How if it be God’s will that the Messiah should not come like a Caesar? Such an honour He will not grants unto them, that He should come arrayed with power like theirs. But that He comes so unadorned and does nothing but preach, that is unspeakable wisdom and strength, yes, the treasure of wisdom and knowledge, for whosoever believes in Him shall live eternally. But who sees this? You are not meant to see it. His reign and His preaching are a testimony. It is a preaching which testifies to things which no man can hear, see, or read in books of the law or anywhere else in the world. To witness means to speak of what the hearer has not seen. A judge does not judge what he sees. He must hear witnesses. But here He must preach and witness to something which men do not see, and that is how the Lord Christ is a witness to the Father in heaven, high uplifted above all men. He shall do nothing but preach, and His preaching shall be His testimony to the Father, how He is inclined, how He desires to make men blessed and to redeem them from their sins, and from the power of death and the devil. That is His testimony.

Luther might explain why Protestants have stressed sermons as the center piece of worship.

This would explain why Roman Catholics emphasize the Mass:

The Tridentine Decree on Justification is one of the most impressive achievements of the council. The leaders of the council had reported to Rome that “the significance of this council in the theological sphere lies chiefly in the article on justification, in fact this is the most important item the council has to deal with.” But reading it can give one a false impression of the significance of justification within Roman Catholicism.
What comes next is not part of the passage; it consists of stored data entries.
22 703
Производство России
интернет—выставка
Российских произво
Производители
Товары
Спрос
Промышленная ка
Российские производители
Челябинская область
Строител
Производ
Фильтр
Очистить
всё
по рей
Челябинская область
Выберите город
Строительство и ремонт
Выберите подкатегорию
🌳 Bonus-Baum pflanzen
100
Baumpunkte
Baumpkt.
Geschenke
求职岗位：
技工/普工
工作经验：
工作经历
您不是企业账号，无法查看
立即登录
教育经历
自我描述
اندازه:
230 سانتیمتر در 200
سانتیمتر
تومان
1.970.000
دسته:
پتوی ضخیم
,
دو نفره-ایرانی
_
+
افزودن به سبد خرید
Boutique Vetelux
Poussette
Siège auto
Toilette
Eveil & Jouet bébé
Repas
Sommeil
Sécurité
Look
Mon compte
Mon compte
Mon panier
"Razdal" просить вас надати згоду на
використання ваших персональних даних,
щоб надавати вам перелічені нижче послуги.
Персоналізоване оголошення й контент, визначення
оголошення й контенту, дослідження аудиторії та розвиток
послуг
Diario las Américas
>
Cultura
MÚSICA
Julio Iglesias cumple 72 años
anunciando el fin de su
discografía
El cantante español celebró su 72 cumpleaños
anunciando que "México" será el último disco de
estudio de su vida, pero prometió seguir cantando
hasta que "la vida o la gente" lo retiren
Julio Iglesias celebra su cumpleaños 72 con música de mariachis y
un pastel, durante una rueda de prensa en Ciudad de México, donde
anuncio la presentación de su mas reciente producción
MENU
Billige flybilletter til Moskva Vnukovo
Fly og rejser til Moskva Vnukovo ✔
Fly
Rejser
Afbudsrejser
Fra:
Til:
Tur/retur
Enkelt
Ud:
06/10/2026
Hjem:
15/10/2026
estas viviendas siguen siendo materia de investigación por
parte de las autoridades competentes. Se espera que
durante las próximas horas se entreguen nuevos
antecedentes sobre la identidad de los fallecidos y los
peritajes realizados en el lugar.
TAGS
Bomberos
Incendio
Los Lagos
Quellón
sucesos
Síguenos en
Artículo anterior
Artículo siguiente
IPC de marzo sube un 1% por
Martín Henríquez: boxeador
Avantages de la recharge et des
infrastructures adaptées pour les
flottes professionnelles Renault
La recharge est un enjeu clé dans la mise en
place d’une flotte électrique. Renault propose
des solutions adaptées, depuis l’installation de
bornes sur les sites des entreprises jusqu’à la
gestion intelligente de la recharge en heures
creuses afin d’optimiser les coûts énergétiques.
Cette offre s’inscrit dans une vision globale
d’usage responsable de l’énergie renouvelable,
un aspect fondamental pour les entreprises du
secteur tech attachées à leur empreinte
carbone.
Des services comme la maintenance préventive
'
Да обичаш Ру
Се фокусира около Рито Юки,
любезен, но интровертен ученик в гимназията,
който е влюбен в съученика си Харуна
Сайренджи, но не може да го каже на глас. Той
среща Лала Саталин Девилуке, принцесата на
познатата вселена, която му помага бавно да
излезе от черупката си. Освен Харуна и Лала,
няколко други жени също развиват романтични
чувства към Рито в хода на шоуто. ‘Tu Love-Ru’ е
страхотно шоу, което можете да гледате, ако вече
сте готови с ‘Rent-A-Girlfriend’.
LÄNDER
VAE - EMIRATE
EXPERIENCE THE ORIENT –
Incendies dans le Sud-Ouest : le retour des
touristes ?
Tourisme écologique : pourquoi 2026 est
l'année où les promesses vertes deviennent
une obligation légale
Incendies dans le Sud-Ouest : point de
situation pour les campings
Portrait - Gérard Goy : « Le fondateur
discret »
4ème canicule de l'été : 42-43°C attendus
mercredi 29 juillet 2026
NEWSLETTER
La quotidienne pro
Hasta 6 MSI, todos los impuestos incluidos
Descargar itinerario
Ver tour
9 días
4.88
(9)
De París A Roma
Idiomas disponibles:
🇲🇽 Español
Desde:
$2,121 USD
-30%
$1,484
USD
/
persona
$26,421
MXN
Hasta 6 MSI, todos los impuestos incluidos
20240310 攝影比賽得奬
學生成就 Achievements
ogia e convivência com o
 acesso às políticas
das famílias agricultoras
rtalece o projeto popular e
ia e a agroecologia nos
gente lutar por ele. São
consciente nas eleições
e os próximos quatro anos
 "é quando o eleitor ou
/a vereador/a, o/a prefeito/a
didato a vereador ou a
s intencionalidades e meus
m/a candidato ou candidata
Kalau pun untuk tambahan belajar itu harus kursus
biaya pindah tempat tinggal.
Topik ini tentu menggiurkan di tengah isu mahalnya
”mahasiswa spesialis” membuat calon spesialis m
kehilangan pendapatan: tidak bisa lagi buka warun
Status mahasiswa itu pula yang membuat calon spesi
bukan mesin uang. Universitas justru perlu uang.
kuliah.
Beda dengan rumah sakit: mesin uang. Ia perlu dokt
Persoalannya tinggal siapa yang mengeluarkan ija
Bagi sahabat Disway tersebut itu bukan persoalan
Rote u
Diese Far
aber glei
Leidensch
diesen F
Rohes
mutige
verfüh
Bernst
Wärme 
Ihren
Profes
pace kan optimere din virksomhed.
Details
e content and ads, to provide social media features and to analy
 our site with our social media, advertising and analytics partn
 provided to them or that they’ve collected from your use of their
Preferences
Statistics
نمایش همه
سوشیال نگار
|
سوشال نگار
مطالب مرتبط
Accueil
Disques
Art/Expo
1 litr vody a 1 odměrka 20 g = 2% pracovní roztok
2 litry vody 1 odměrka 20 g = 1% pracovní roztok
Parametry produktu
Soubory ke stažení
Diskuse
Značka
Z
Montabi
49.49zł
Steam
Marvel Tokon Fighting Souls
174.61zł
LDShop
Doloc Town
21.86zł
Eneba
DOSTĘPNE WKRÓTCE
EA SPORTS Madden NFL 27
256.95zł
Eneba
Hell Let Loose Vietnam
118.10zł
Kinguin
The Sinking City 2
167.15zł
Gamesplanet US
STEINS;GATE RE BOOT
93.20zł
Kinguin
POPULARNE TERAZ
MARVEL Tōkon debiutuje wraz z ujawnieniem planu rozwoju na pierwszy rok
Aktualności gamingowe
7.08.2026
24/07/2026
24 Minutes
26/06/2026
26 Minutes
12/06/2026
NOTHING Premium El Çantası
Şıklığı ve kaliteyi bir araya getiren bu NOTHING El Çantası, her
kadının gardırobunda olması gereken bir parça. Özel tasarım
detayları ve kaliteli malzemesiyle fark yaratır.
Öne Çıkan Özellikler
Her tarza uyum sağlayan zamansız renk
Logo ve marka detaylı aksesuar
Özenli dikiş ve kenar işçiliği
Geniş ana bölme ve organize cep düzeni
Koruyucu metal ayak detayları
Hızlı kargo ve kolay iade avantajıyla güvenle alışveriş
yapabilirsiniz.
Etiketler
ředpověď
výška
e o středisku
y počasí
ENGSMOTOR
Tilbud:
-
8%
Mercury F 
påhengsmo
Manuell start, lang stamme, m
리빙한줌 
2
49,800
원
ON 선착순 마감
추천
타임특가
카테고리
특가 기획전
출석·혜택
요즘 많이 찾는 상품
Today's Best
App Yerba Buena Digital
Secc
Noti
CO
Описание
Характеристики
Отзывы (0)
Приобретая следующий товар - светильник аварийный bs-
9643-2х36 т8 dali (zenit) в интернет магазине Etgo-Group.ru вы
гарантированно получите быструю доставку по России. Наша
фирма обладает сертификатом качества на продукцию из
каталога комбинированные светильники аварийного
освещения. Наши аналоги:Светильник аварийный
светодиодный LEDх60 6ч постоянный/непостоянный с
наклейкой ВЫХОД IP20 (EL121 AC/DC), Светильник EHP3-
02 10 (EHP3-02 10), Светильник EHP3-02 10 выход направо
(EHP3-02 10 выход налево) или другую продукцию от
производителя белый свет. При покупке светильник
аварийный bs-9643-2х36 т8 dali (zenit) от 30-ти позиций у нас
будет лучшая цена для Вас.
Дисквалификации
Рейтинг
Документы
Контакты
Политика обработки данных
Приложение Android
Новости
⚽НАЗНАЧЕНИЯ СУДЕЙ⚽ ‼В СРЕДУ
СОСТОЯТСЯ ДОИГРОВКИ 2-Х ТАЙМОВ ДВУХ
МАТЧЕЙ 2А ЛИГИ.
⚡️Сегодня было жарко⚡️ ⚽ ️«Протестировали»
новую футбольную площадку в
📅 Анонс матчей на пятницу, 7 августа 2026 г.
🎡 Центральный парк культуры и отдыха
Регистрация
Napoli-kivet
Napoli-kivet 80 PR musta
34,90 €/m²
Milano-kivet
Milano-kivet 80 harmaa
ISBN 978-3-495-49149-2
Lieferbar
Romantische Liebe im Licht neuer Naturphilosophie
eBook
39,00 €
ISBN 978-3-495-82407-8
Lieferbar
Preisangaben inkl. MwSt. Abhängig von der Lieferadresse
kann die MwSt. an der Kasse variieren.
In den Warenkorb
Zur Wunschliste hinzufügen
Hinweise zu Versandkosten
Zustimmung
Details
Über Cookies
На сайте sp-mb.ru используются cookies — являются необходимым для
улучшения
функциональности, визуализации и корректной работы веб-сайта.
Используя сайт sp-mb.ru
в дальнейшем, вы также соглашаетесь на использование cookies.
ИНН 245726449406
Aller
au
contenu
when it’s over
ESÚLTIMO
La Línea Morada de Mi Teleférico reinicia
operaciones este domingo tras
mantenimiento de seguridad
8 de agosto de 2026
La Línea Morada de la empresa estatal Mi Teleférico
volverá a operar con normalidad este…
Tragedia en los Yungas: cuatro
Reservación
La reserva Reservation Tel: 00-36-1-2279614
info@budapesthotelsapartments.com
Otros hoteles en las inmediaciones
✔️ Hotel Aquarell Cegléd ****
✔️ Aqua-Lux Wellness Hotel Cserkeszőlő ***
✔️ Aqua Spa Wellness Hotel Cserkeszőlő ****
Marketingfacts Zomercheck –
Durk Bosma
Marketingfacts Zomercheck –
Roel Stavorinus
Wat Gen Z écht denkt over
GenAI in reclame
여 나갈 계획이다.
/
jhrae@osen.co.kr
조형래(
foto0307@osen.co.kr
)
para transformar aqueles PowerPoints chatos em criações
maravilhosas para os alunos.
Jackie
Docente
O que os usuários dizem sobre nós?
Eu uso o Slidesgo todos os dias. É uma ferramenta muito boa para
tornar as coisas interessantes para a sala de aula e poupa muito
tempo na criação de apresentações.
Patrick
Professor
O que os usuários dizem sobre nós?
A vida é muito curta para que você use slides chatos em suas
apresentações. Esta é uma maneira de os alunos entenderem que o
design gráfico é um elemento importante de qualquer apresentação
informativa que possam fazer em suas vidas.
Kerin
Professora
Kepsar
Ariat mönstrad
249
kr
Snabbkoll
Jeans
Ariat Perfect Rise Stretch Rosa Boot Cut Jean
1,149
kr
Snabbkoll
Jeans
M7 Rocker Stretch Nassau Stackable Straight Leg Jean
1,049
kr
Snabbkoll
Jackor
The decree was needed, and the doctrine received the attention that it did, because of the Protestant challenge. For the inner life of the Roman Catholic Church, however, the doctrine was not very important. In 1564 Pope Pius IV promulgated the Creed of the Council of Trent. Justification is mentioned just once in passing: “I embrace and accept each and every article on original sin and justification declared and defined in the most holy Council of Trent.” Shortly afterward, his successor, Pope Pius V, promulgated a Catechismus ex Decreto Concilii Tridentini, the so-called Roman Catechism. This contains only scattered passing references to justification, mostly in the context of teaching on the sacraments. The sacramental system is as central to the catechism as the doctrine of justification is peripheral, and the need to offer satisfaction for sins receives the sustained exposition denied to justification. Justification needed to be treated in response to the Protestant threat, but at the heart of the Christian life in Roman Catholicism is not justification but the sacramental system. The Council fathers turned from justification to the sacraments, and the Decree on the sacraments begins with the observation that all true righteousness begins with the sacraments; having been begun, increases through them; and, if lost, is restored through them. (Anthony Lane, “A Tale of Two Imperial Cities,” in Bruce L. McCormack, Justification in Perspective, 141-42)

Two paradigms, indeed, (but not much reform in the Counter-Reformation).